Mr. Swift was still excited, but his worry had subsided as soon as he knew Tom was safe.

“The whole thing is a forgery, but fairly well done,” Tom said, as he looked at the paper his father gave him–a brief note stating that Tom was well, but detained on business, and that the tank was to be brought to him, just where the bearer of the note would indicate. Koku, the giant, and several of the machinists, who knew how to operate the big machine, were to go with it, the note said.

“That made me sure everything was all right,” said Mr. Swift. “I knew, of course, Tom, that plotters might try to get hold of your war secret, but I didn’t see how they could if Koku and some of your own men were in possession.”

“They couldn’t–as long as they remained in possession,” Tom said. “But that’s the trouble. I’m afraid they haven’t. What has probably happened is that under the direction of this man, who brought the forged note from me, Koku and the others took the tank where he directed them, thinking to meet me. Then, reaching the place where the rest of the plotters were concealed, they overpowered Koku and the others and took possession of the machine.”

“They’d have trouble with Koku,” suggested Ned.

“Yes, but even a giant can’t fight too big a crowd, especially if he is taken by surprise, and that’s probably what happened,” remarked Tom. “Now the question is where is the tank, and how can we get her back? Every minute counts. If those German spies and their helpers remain in possession long, they’ll find out enough of my secrets to enable them to duplicate the machine, and especially some of the most exclusive features. We’ve got to get after ’em!”

“They imitated your writing pretty well, Tom,” Observed Ned, as he looked at the forged note.

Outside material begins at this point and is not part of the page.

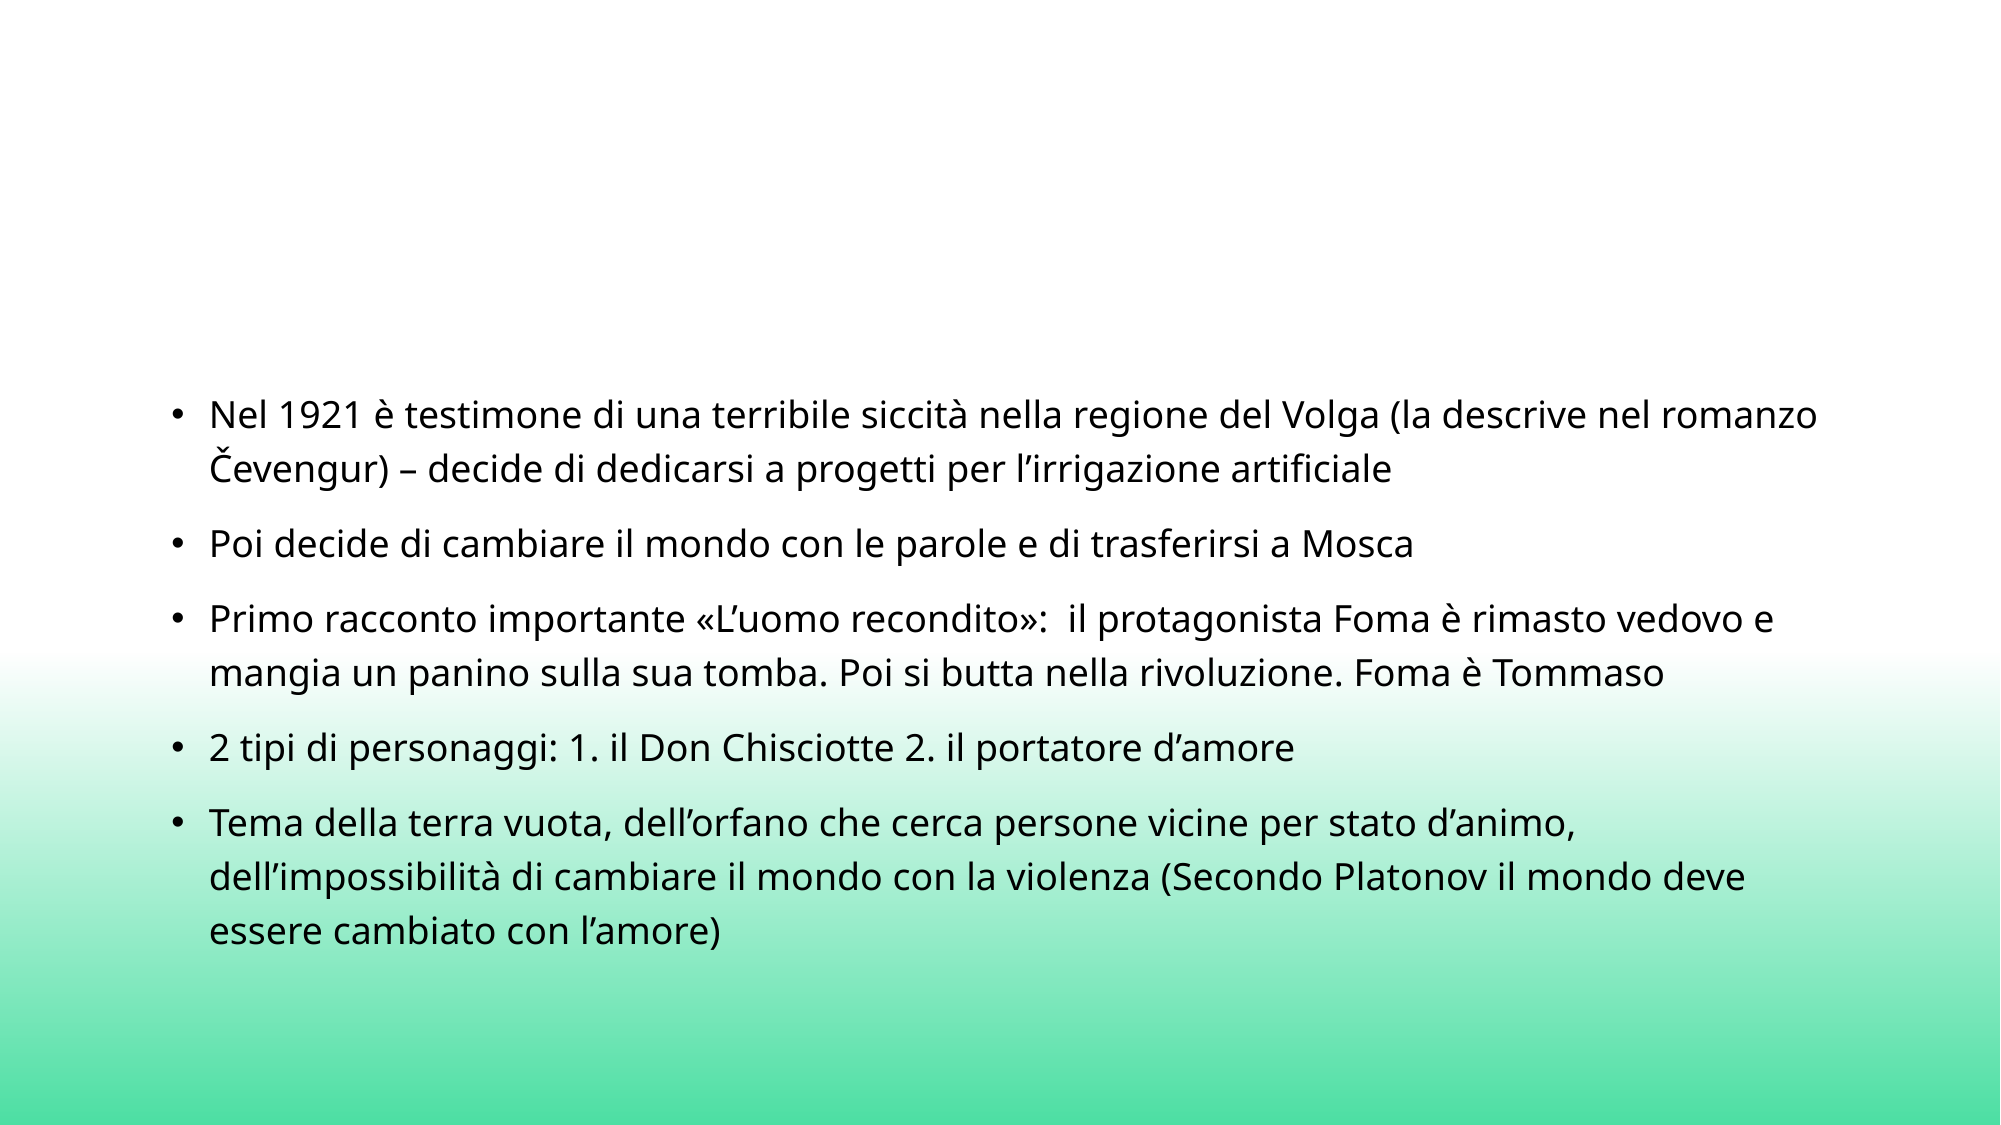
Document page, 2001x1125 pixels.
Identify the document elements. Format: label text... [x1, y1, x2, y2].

“Yes; that’s why they took all my papers away from me–to get specimens of my handwriting. I half suspected that, but I didn’t quite figure out what their game was. Well, we know the worst now, and that’s better than working in the dark. Now I’m going to have a bath and get into some decent clothes, and we’ll see what we can do.”

“Count on me, Tom!” exclaimed Ned. “I’ll go the limit with you!”

“I knew you would, old man!”

“And me, too!” cried Mr. Damon. “Bless my open fireplace, but I’ll send word to my wife that I’m not coming home to- night, and we can start the first thing in the morning, Tom.”

“Yes; there isn’t much use in going now, as it will soon be dark.”

“How are you going to trace the tank, Tom?” asked Ned, when his chum had bathed and gotten into fresh clothes.

“I’m going to tour the country around here in an auto. The tank can make ten miles an hour, but that’s nothing to what an auto can do. And we oughtn’t to have much trouble in tracing her. No one whose house she passed would forget her in a hurry.”

“That’s so,” agreed Ned. “But if they took her across country–“

“A different story,” agreed Tom. “Come to think of it, maybe we’d better start to-night, Ned. We can make inquiries after dark as well as by daylight and get ready for an early morning hunt”

“Let’s do it, then!” suggested his chum. “I’m ready. I’ll send word that I’ll not be home to-night.”

“Good!” cried the young inventor. “We’ll have an old- fashioned hunt after our enemies, Ned!”

“And don’t leave me out!” begged Mr. Damon. Hurried preparations were made for the night trip. Tom ordered out one of his speediest, though not largest, automobiles, and told his helper to get the Hawk ready, to have her so she could start at a moment’s notice if needed.